Sunday morning, 8am: I used a bit more inflection in my voice. I was now familiar enough with the text that I only had to glance down every now and then. I took pregnant pauses; I looked into people’s eyes at various intervals. Two more came forward and passed from death unto life. There was still one more service to go…
“There can be no other reason given why you have not gone to hell even while sitting here in this church provoking His pure eyes by your sinful, wicked manner of participating in His sacred worship. I declare to you, there can be no other reason why you do not fall into hell this very moment. O sinner! Think seriously about the fearful danger you are in.”

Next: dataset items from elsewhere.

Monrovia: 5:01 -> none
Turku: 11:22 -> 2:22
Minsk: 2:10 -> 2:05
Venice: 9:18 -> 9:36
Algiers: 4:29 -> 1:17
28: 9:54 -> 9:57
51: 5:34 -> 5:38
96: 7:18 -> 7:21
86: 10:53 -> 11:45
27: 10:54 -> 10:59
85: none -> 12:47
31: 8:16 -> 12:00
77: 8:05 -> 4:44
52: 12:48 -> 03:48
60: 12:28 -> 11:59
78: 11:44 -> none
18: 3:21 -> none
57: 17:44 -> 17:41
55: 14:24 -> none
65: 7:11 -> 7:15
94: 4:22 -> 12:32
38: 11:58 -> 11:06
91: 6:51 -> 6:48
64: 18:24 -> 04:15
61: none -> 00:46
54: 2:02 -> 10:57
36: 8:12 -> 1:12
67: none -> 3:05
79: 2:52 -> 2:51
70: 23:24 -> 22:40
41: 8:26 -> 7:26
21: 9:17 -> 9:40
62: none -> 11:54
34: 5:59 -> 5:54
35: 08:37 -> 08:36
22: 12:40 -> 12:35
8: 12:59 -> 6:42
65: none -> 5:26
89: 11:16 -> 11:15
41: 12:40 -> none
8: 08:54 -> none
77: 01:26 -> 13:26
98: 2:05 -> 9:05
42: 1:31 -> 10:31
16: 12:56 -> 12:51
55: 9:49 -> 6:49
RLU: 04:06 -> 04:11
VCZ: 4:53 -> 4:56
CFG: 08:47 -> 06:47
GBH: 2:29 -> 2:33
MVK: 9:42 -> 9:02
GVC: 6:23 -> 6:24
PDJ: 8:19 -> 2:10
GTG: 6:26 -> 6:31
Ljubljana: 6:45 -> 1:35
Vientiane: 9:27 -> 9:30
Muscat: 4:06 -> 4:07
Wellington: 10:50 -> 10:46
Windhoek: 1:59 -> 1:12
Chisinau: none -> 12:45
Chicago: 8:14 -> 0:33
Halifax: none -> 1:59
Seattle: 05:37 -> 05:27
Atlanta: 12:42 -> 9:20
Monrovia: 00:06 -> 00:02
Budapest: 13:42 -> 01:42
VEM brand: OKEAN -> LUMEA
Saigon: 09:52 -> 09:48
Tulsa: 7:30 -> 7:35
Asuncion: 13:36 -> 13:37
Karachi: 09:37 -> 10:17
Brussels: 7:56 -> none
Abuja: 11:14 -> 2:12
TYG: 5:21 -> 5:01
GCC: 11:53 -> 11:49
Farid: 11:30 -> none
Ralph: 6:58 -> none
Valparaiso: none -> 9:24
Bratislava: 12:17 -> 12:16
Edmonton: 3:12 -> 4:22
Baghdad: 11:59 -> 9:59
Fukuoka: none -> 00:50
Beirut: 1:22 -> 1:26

I know that God is in control of whoever comes to Him. I’m well aware that His words never return empty. I’m okay with the fact that I water and sow, but God causes His seed to grow, still…. Why weren’t people fleeing from the wrath to come? Those words of Edwards were immensely frightening and persuasive. His logic in the natural progression of thought concerning the justice of God were flawless. More than all that, these were the very words of God! These were His sober warnings to all those who would die in their sins.
What if God, choosing to show his wrath and make his power known, bore with great patience the objects of his wrath—prepared for destruction? (Romans 9:22)
I changed nothing in my rendition of this classic piece of American literature for the 10:45am service; I entrusted myself to the One Who judges justly. It had nothing to do with me; it was all about Him. I made my appeal at the end of the sermon, explaining that all who broke God’s Commandments were culpable. I warned one more time about Judgment Day and Hell. Then I explained the provision that God had made through His Son Jesus, for all who come to him in humbleness of heart.
“Now, with all the lights on and everyone looking, if you want to repent and trust in the Savior, raise your hands and come forward,” I pleaded. “I know it’s embarrassing and a little uncomfortable, but I’d rather you be a little uncomfortable now than for all eternity.” I waited.
One hand, then two went up. They rose from their seats and came forward. The congregation started to applaud, but I asked them to stop and wait. Three hands, four hands… five… eight… twelve… fifteen… sixteen… Nineteen came down to the front of the aisle, some weeping loudly. Weeping?
“For now, God stands ready to have pity on you; this is a day of mercy. Now you may cry with the hope of obtaining mercy. But once the day of mercy is past, your most serious and desperate cries for mercy will be in vain. You will be forever lost, and God will throw you away, no longer giving thought to your welfare.”
God did this for me. He didn’t have to, of course, but in His kindness, and favor, He chose, for this time, to show me a little fruit. He knows that we all want to see something; that we all would like a little verification that what we do—by faith—for Him has merit. Although I know that the work I do for the Lord is not in vain, still, I want to see something, sometimes. But even if I don’t, even if I never did, I would still do what I’m doing, that is, preach the Gospel. I believe God did this for me.
And for His glory.
“Now let everyone who is still without Christ and hanging over the pit of hell—whether old men or women, middle aged people, young people, or children—answer to the loud calls of God’s word and providence. This acceptable year of the Lord, a time of such great blessing to some, will surely be a day of remarkable vengeance to others.”